DATA LISTING =

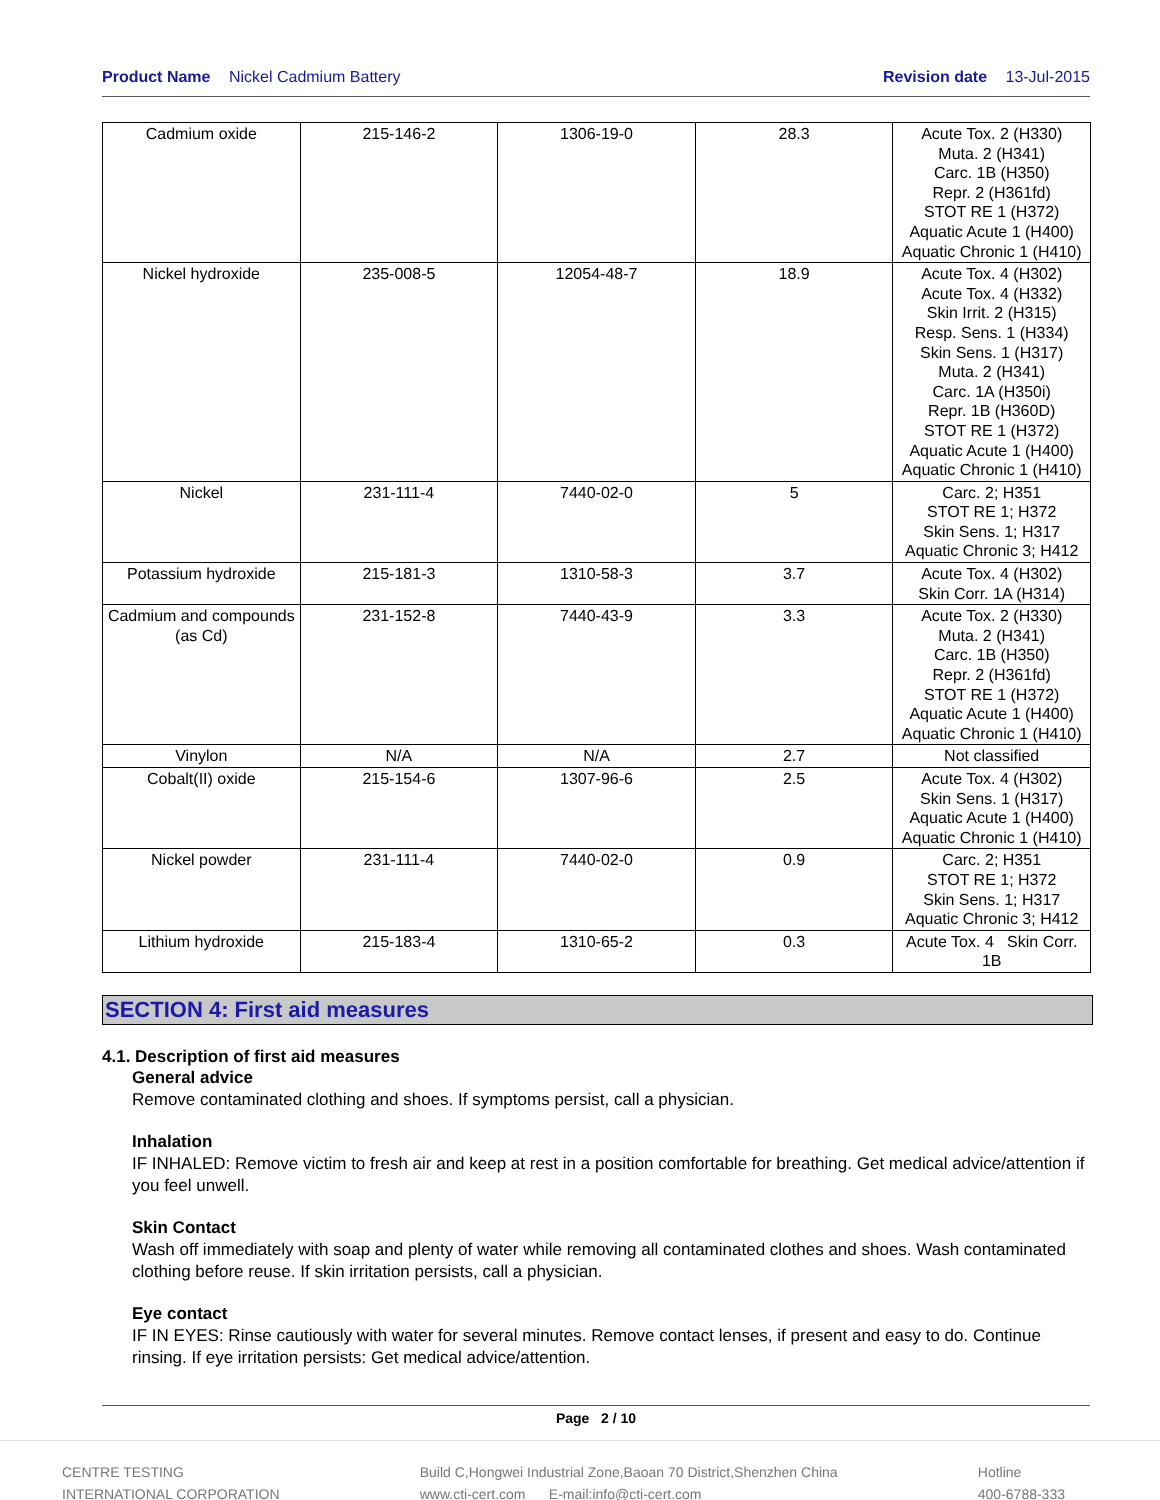Product Name Nickel Cadmium Battery
Revision date 13-Jul-2015
| Cadmium oxide | 215-146-2 | 1306-19-0 | 28.3 | Acute Tox. 2 (H330) Muta. 2 (H341) Carc. 1B (H350) Repr. 2 (H361fd) STOT RE 1 (H372) Aquatic Acute 1 (H400) Aquatic Chronic 1 (H410) |
| Nickel hydroxide | 235-008-5 | 12054-48-7 | 18.9 | Acute Tox. 4 (H302) Acute Tox. 4 (H332) Skin Irrit. 2 (H315) Resp. Sens. 1 (H334) Skin Sens. 1 (H317) Muta. 2 (H341) Carc. 1A (H350i) Repr. 1B (H360D) STOT RE 1 (H372) Aquatic Acute 1 (H400) Aquatic Chronic 1 (H410) |
| Nickel | 231-111-4 | 7440-02-0 | 5 | Carc. 2; H351 STOT RE 1; H372 Skin Sens. 1; H317 Aquatic Chronic 3; H412 |
| Potassium hydroxide | 215-181-3 | 1310-58-3 | 3.7 | Acute Tox. 4 (H302) Skin Corr. 1A (H314) |
| Cadmium and compounds (as Cd) | 231-152-8 | 7440-43-9 | 3.3 | Acute Tox. 2 (H330) Muta. 2 (H341) Carc. 1B (H350) Repr. 2 (H361fd) STOT RE 1 (H372) Aquatic Acute 1 (H400) Aquatic Chronic 1 (H410) |
| Vinylon | N/A | N/A | 2.7 | Not classified |
| Cobalt(II) oxide | 215-154-6 | 1307-96-6 | 2.5 | Acute Tox. 4 (H302) Skin Sens. 1 (H317) Aquatic Acute 1 (H400) Aquatic Chronic 1 (H410) |
| Nickel powder | 231-111-4 | 7440-02-0 | 0.9 | Carc. 2; H351 STOT RE 1; H372 Skin Sens. 1; H317 Aquatic Chronic 3; H412 |
| Lithium hydroxide | 215-183-4 | 1310-65-2 | 0.3 | Acute Tox. 4 Skin Corr. 1B |
SECTION 4: First aid measures
4.1. Description of first aid measures
General advice
Remove contaminated clothing and shoes. If symptoms persist, call a physician.
Inhalation
IF INHALED: Remove victim to fresh air and keep at rest in a position comfortable for breathing. Get medical advice/attention if you feel unwell.
Skin Contact
Wash off immediately with soap and plenty of water while removing all contaminated clothes and shoes. Wash contaminated clothing before reuse. If skin irritation persists, call a physician.
Eye contact
IF IN EYES: Rinse cautiously with water for several minutes. Remove contact lenses, if present and easy to do. Continue rinsing. If eye irritation persists: Get medical advice/attention.
Page 2 / 10
CENTRE TESTING
INTERNATIONAL CORPORATION
Build C,Hongwei Industrial Zone,Baoan 70 District,Shenzhen China
www.cti-cert.com E-mail:info@cti-cert.com
Hotline
400-6788-333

ACTIVITY = Pull every line that holds the string "water" out of the records.

SOLUTION TO THIS EXERCISE =
Wash off immediately with soap and plenty of water while removing all contaminated clothes and shoes. Wash contaminated clothing before reuse. If skin irritation persists, call a physician.
IF IN EYES: Rinse cautiously with water for several minutes. Remove contact lenses, if present and easy to do. Continue rinsing. If eye irritation persists: Get medical advice/attention.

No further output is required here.